(Transcribed page contents)

# # # # #

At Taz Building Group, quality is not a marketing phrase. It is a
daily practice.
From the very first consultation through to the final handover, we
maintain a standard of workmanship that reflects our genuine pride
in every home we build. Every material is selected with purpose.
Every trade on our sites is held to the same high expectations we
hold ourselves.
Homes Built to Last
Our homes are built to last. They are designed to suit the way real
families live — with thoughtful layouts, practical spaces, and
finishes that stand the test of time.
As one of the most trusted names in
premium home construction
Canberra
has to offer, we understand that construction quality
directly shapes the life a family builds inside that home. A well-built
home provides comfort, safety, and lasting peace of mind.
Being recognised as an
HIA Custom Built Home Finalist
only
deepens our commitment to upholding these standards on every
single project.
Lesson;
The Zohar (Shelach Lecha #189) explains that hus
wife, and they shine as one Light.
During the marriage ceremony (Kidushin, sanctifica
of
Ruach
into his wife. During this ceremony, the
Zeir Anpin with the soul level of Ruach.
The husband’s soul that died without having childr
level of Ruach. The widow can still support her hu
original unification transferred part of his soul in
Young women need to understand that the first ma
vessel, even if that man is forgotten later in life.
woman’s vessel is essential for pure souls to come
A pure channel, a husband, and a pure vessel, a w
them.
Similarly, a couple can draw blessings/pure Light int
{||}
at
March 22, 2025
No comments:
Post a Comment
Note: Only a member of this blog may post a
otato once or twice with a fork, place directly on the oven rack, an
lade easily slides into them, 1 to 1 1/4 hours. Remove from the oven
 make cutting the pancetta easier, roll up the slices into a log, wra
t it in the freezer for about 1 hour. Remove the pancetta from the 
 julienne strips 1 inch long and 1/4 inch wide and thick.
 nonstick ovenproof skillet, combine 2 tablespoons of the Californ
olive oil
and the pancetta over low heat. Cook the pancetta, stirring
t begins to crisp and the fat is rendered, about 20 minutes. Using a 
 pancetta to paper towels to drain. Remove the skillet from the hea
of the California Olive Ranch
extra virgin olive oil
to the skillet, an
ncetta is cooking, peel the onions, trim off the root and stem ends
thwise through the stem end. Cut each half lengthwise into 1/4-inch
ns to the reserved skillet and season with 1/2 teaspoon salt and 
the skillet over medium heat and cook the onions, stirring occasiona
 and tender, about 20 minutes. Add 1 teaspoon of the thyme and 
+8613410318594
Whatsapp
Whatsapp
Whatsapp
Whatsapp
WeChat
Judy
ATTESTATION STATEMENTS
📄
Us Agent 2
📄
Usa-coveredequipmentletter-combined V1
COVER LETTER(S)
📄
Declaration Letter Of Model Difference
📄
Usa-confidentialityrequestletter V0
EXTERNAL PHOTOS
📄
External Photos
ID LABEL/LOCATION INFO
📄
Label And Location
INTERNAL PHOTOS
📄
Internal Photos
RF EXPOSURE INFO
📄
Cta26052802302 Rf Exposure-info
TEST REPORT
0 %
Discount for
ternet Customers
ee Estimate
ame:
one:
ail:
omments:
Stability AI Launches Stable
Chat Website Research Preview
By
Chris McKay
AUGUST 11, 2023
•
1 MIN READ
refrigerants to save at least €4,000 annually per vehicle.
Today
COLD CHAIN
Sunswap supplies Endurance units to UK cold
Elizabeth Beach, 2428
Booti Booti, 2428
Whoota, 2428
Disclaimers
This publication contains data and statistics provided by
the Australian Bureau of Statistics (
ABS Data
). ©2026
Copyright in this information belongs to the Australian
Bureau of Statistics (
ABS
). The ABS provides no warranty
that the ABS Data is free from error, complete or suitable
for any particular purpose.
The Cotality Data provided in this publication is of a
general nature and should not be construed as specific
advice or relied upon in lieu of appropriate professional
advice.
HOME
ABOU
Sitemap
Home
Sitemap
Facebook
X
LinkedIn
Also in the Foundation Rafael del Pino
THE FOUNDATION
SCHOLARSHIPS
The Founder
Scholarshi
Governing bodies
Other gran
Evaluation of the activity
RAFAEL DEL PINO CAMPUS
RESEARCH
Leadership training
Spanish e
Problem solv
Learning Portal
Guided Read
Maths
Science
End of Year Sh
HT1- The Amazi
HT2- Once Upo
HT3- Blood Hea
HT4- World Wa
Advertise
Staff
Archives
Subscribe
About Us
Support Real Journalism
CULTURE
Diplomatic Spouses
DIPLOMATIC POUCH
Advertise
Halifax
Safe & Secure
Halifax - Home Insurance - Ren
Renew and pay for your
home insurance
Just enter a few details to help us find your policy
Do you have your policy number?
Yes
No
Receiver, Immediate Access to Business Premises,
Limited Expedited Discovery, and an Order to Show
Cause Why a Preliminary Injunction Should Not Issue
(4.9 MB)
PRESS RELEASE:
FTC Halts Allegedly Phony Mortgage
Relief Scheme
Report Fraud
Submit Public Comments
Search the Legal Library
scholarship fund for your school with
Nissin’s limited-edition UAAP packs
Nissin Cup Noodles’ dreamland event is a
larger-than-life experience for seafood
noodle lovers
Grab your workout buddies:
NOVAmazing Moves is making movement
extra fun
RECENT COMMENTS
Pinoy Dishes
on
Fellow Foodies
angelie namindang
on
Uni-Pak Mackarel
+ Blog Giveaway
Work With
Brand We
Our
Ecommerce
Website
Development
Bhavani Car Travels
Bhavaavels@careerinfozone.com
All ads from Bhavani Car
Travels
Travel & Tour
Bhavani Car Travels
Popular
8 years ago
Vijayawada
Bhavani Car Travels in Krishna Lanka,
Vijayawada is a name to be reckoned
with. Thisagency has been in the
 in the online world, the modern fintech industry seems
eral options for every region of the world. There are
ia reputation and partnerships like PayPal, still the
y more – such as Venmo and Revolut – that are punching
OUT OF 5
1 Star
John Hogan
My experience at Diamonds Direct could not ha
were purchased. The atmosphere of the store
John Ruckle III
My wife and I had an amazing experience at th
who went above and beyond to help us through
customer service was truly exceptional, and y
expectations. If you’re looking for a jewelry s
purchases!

# # # # #

Reproduce the transcribed text of every row above word for word.

At Taz Building Group, quality is not a marketing phrase. It is a
daily practice.
From the very first consultation through to the final handover, we
maintain a standard of workmanship that reflects our genuine pride
in every home we build. Every material is selected with purpose.
Every trade on our sites is held to the same high expectations we
hold ourselves.
Homes Built to Last
Our homes are built to last. They are designed to suit the way real
families live — with thoughtful layouts, practical spaces, and
finishes that stand the test of time.
As one of the most trusted names in
premium home construction
Canberra
has to offer, we understand that construction quality
directly shapes the life a family builds inside that home. A well-built
home provides comfort, safety, and lasting peace of mind.
Being recognised as an
HIA Custom Built Home Finalist
only
deepens our commitment to upholding these standards on every
single project.
Lesson;
The Zohar (Shelach Lecha #189) explains that hus
wife, and they shine as one Light.
During the marriage ceremony (Kidushin, sanctifica
of
Ruach
into his wife. During this ceremony, the
Zeir Anpin with the soul level of Ruach.
The husband’s soul that died without having childr
level of Ruach. The widow can still support her hu
original unification transferred part of his soul in
Young women need to understand that the first ma
vessel, even if that man is forgotten later in life.
woman’s vessel is essential for pure souls to come
A pure channel, a husband, and a pure vessel, a w
them.
Similarly, a couple can draw blessings/pure Light int
{||}
at
March 22, 2025
No comments:
Post a Comment
Note: Only a member of this blog may post a
otato once or twice with a fork, place directly on the oven rack, an
lade easily slides into them, 1 to 1 1/4 hours. Remove from the oven
 make cutting the pancetta easier, roll up the slices into a log, wra
t it in the freezer for about 1 hour. Remove the pancetta from the 
 julienne strips 1 inch long and 1/4 inch wide and thick.
 nonstick ovenproof skillet, combine 2 tablespoons of the Californ
olive oil
and the pancetta over low heat. Cook the pancetta, stirring
t begins to crisp and the fat is rendered, about 20 minutes. Using a 
 pancetta to paper towels to drain. Remove the skillet from the hea
of the California Olive Ranch
extra virgin olive oil
to the skillet, an
ncetta is cooking, peel the onions, trim off the root and stem ends
thwise through the stem end. Cut each half lengthwise into 1/4-inch
ns to the reserved skillet and season with 1/2 teaspoon salt and 
the skillet over medium heat and cook the onions, stirring occasiona
 and tender, about 20 minutes. Add 1 teaspoon of the thyme and 
+8613410318594
Whatsapp
Whatsapp
Whatsapp
Whatsapp
WeChat
Judy
ATTESTATION STATEMENTS
📄
Us Agent 2
📄
Usa-coveredequipmentletter-combined V1
COVER LETTER(S)
📄
Declaration Letter Of Model Difference
📄
Usa-confidentialityrequestletter V0
EXTERNAL PHOTOS
📄
External Photos
ID LABEL/LOCATION INFO
📄
Label And Location
INTERNAL PHOTOS
📄
Internal Photos
RF EXPOSURE INFO
📄
Cta26052802302 Rf Exposure-info
TEST REPORT
0 %
Discount for
ternet Customers
ee Estimate
ame:
one:
ail:
omments:
Stability AI Launches Stable
Chat Website Research Preview
By
Chris McKay
AUGUST 11, 2023
•
1 MIN READ
refrigerants to save at least €4,000 annually per vehicle.
Today
COLD CHAIN
Sunswap supplies Endurance units to UK cold
Elizabeth Beach, 2428
Booti Booti, 2428
Whoota, 2428
Disclaimers
This publication contains data and statistics provided by
the Australian Bureau of Statistics (
ABS Data
). ©2026
Copyright in this information belongs to the Australian
Bureau of Statistics (
ABS
). The ABS provides no warranty
that the ABS Data is free from error, complete or suitable
for any particular purpose.
The Cotality Data provided in this publication is of a
general nature and should not be construed as specific
advice or relied upon in lieu of appropriate professional
advice.
HOME
ABOU
Sitemap
Home
Sitemap
Facebook
X
LinkedIn
Also in the Foundation Rafael del Pino
THE FOUNDATION
SCHOLARSHIPS
The Founder
Scholarshi
Governing bodies
Other gran
Evaluation of the activity
RAFAEL DEL PINO CAMPUS
RESEARCH
Leadership training
Spanish e
Problem solv
Learning Portal
Guided Read
Maths
Science
End of Year Sh
HT1- The Amazi
HT2- Once Upo
HT3- Blood Hea
HT4- World Wa
Advertise
Staff
Archives
Subscribe
About Us
Support Real Journalism
CULTURE
Diplomatic Spouses
DIPLOMATIC POUCH
Advertise
Halifax
Safe & Secure
Halifax - Home Insurance - Ren
Renew and pay for your
home insurance
Just enter a few details to help us find your policy
Do you have your policy number?
Yes
No
Receiver, Immediate Access to Business Premises,
Limited Expedited Discovery, and an Order to Show
Cause Why a Preliminary Injunction Should Not Issue
(4.9 MB)
PRESS RELEASE:
FTC Halts Allegedly Phony Mortgage
Relief Scheme
Report Fraud
Submit Public Comments
Search the Legal Library
scholarship fund for your school with
Nissin’s limited-edition UAAP packs
Nissin Cup Noodles’ dreamland event is a
larger-than-life experience for seafood
noodle lovers
Grab your workout buddies:
NOVAmazing Moves is making movement
extra fun
RECENT COMMENTS
Pinoy Dishes
on
Fellow Foodies
angelie namindang
on
Uni-Pak Mackarel
+ Blog Giveaway
Work With
Brand We
Our
Ecommerce
Website
Development
Bhavani Car Travels
Bhavaavels@careerinfozone.com
All ads from Bhavani Car
Travels
Travel & Tour
Bhavani Car Travels
Popular
8 years ago
Vijayawada
Bhavani Car Travels in Krishna Lanka,
Vijayawada is a name to be reckoned
with. Thisagency has been in the
 in the online world, the modern fintech industry seems
eral options for every region of the world. There are
ia reputation and partnerships like PayPal, still the
y more – such as Venmo and Revolut – that are punching
OUT OF 5
1 Star
John Hogan
My experience at Diamonds Direct could not ha
were purchased. The atmosphere of the store
John Ruckle III
My wife and I had an amazing experience at th
who went above and beyond to help us through
customer service was truly exceptional, and y
expectations. If you’re looking for a jewelry s
purchases!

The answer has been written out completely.